Data records Start Marker

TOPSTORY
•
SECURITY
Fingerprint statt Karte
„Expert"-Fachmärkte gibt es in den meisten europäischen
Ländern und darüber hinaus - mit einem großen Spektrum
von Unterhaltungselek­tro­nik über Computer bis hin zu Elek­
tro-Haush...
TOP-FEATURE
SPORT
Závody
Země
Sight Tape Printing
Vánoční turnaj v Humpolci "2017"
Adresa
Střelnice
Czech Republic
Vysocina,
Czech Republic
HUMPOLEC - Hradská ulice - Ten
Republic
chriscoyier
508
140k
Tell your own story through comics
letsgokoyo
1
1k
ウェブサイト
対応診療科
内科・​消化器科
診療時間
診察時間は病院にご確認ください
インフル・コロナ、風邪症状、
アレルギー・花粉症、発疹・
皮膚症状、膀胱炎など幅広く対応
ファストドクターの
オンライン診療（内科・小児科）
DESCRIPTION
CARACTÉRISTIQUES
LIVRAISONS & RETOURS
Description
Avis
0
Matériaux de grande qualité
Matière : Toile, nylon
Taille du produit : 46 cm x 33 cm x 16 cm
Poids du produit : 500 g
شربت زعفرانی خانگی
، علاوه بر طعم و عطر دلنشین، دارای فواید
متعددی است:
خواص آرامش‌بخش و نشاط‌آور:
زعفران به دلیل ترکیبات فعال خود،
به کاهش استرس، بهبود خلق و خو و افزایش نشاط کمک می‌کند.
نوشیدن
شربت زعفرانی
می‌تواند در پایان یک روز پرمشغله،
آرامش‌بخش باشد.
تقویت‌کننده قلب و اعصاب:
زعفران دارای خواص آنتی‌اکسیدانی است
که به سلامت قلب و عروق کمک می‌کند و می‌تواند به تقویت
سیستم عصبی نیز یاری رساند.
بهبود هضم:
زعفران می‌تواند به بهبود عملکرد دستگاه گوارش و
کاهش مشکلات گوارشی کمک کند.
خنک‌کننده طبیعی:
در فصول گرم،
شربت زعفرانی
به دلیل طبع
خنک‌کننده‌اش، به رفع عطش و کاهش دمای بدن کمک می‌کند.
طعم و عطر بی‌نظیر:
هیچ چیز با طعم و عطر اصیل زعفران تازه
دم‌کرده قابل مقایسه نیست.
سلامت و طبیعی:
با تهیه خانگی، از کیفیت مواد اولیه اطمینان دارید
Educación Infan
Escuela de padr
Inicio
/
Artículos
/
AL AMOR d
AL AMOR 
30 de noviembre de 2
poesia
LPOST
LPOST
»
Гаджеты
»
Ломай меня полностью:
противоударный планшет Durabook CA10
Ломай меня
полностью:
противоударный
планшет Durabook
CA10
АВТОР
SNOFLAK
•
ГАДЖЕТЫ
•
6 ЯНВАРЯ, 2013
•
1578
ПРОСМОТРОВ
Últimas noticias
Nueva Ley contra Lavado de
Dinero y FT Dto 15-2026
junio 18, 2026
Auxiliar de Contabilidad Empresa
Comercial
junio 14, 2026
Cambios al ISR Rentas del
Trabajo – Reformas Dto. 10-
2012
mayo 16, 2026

Data records End Marker

■ Job item
Scan the data for the word "بهبود" and copy every line where it shows up.

■ Response area
به کاهش استرس، بهبود خلق و خو و افزایش نشاط کمک می‌کند.
بهبود هضم:
زعفران می‌تواند به بهبود عملکرد دستگاه گوارش و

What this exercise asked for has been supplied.